### Work instructions
The string "während" appears in some lines of the entries that follow; copy each such line.

[Transcribed page contents]
....................

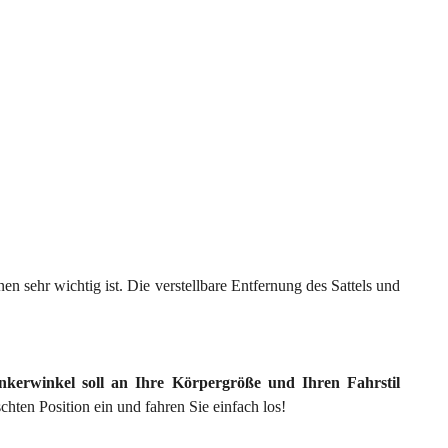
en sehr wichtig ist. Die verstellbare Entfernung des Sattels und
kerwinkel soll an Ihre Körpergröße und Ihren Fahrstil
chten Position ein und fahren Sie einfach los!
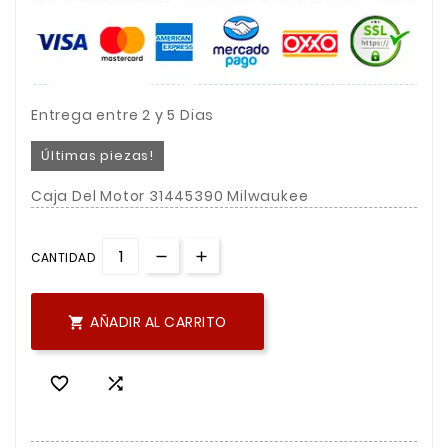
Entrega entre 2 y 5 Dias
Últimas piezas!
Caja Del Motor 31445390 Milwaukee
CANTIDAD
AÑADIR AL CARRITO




....................

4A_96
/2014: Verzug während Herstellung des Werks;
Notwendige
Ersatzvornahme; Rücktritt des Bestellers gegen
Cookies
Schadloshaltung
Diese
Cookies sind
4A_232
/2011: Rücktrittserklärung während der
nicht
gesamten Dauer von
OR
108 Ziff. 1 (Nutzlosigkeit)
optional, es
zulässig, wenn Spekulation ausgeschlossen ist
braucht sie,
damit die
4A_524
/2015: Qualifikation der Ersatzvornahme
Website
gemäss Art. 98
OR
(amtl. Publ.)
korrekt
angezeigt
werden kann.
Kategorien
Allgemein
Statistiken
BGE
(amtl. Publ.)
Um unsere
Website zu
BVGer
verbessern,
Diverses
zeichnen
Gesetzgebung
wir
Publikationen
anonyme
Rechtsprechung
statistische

....................

### Solution for this exercise
/2014: Verzug während Herstellung des Werks;
/2011: Rücktrittserklärung während der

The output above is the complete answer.